- [Work instructions] Copy out, word for word, the entire passage on older adults choosing plastic surgery.

- [Selected passage]
Content starts

More and more people over age 65, instead of slowing down, are just getting their second wind and are energetically gearing up for the second half of their life. As such, many are electing to have facial, etc, restorative plastic surgery because they want to look as young as they feel.
In fact, older Americans are fueling the upswing in plastic surgery as more and more Boomers start to turn 65. Even those in their 70’s, 80’s and even 90’s are having “work done”. Women age 85 are having breast lifts with implants and men in their 90s are having eye and neck “restorations”. They’re healthy and they want to stay actively participating in their social and work lives.
Since 2010, the American Society for Aesthetic Plastic Surgery has reported that there were 84,685 surgical procedures among patients age 65 and older. These included 26,635 face-lifts; 24,783 cosmetic eyelid operations; 6,469 liposuctions; 5,874 breast reductions; 3,875 forehead lifts; 3,339 breast lifts and 2,414 breast augmentations.
But isn’t plastic surgery more dangerous in older age groups? According to the Cleveland Clinic, in studies they did on over 200 face lift patients over 3 years, there was no significant difference in major or minor complications in older people or those younger. What’s important is not the chronological age of the patient but rather the physiologic age – what shape is the patient in? Do they have any chronic diseases like diabetes or heart disease, or take medications which could complicate surgery?

Content ends

- [Data for review]
Content starts

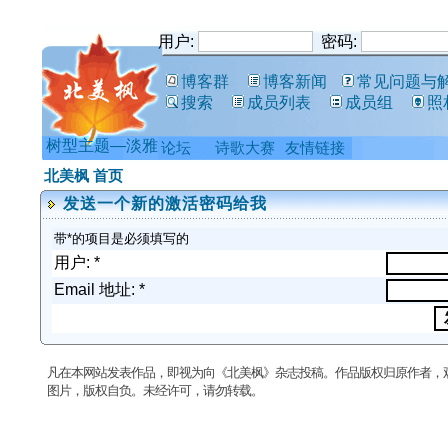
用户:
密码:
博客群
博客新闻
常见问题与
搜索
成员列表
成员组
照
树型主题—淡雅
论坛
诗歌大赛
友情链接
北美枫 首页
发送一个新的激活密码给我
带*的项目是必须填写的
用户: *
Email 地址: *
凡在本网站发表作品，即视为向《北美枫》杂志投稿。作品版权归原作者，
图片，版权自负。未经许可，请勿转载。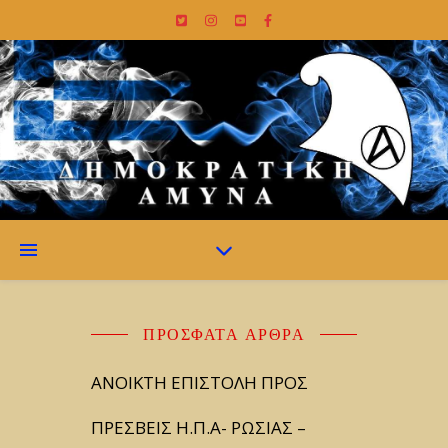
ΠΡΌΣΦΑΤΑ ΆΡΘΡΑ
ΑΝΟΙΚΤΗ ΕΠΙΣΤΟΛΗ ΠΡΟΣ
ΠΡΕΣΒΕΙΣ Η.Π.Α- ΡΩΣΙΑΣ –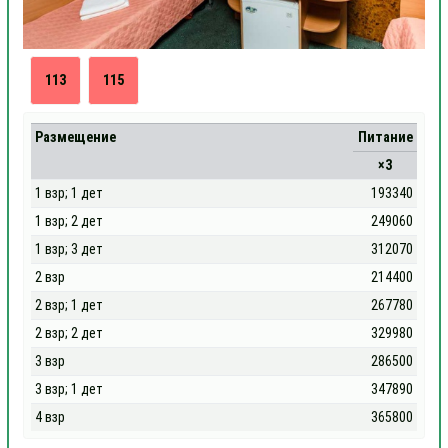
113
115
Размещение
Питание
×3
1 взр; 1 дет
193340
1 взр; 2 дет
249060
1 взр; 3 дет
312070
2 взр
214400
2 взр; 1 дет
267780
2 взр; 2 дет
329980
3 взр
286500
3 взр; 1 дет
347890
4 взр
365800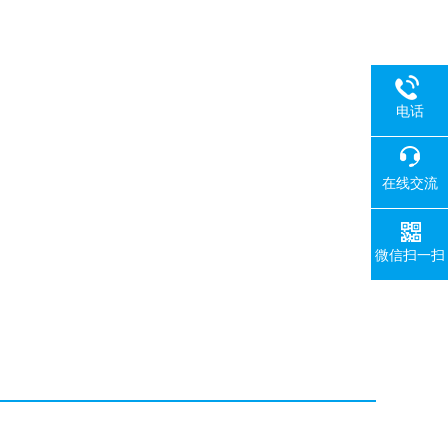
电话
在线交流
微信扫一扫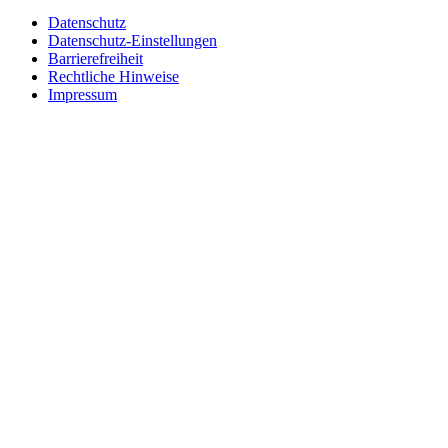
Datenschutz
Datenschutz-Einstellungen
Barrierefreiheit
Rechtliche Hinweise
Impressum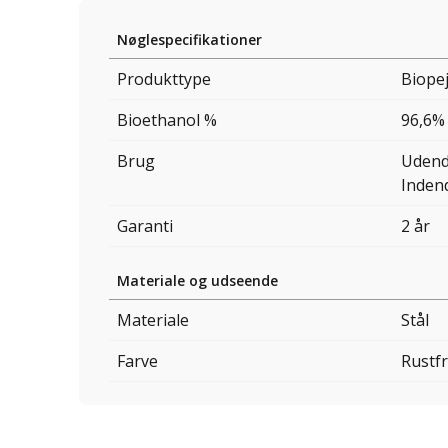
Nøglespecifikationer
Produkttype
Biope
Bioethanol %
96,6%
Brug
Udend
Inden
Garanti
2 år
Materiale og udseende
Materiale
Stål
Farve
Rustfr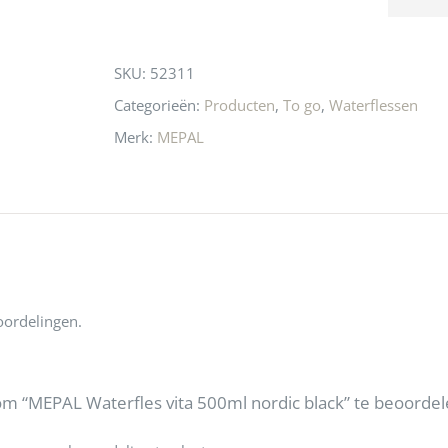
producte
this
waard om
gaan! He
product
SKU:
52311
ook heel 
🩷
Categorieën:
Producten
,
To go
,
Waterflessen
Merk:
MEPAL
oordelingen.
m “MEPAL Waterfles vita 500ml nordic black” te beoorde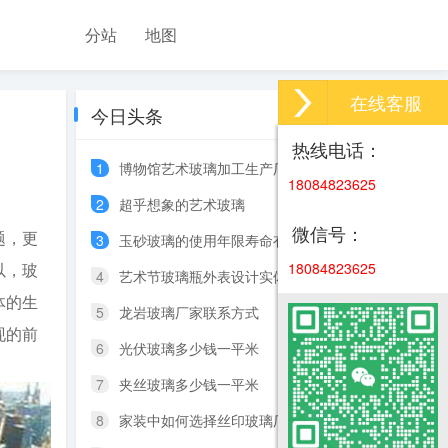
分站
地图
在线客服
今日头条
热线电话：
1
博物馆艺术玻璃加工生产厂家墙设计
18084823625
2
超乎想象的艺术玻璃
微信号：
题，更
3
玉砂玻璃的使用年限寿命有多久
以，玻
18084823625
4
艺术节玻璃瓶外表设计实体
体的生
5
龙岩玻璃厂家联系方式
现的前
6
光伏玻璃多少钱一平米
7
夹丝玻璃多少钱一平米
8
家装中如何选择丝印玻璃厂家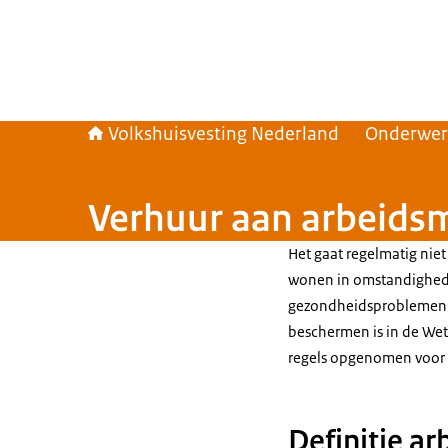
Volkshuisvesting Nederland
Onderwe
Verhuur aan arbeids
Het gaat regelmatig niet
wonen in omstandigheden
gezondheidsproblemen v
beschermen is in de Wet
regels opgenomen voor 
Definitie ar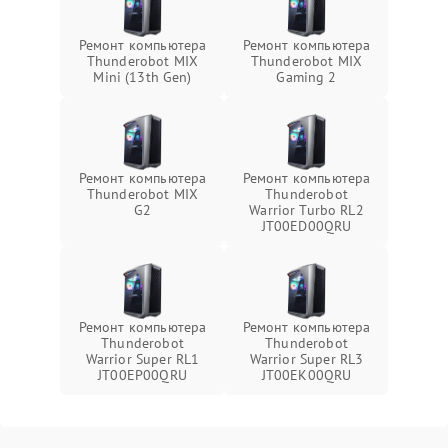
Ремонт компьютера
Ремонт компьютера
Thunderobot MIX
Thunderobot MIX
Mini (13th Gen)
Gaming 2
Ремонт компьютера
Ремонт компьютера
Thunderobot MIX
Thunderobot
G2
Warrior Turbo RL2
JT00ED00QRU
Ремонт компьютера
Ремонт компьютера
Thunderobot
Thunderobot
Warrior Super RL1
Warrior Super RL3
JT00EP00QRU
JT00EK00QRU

Content ends

- [The completed task]
More and more people over age 65, instead of slowing down, are just getting their second wind and are energetically gearing up for the second half of their life. As such, many are electing to have facial, etc, restorative plastic surgery because they want to look as young as they feel.
In fact, older Americans are fueling the upswing in plastic surgery as more and more Boomers start to turn 65. Even those in their 70’s, 80’s and even 90’s are having “work done”. Women age 85 are having breast lifts with implants and men in their 90s are having eye and neck “restorations”. They’re healthy and they want to stay actively participating in their social and work lives.
Since 2010, the American Society for Aesthetic Plastic Surgery has reported that there were 84,685 surgical procedures among patients age 65 and older. These included 26,635 face-lifts; 24,783 cosmetic eyelid operations; 6,469 liposuctions; 5,874 breast reductions; 3,875 forehead lifts; 3,339 breast lifts and 2,414 breast augmentations.
But isn’t plastic surgery more dangerous in older age groups? According to the Cleveland Clinic, in studies they did on over 200 face lift patients over 3 years, there was no significant difference in major or minor complications in older people or those younger. What’s important is not the chronological age of the patient but rather the physiologic age – what shape is the patient in? Do they have any chronic diseases like diabetes or heart disease, or take medications which could complicate surgery?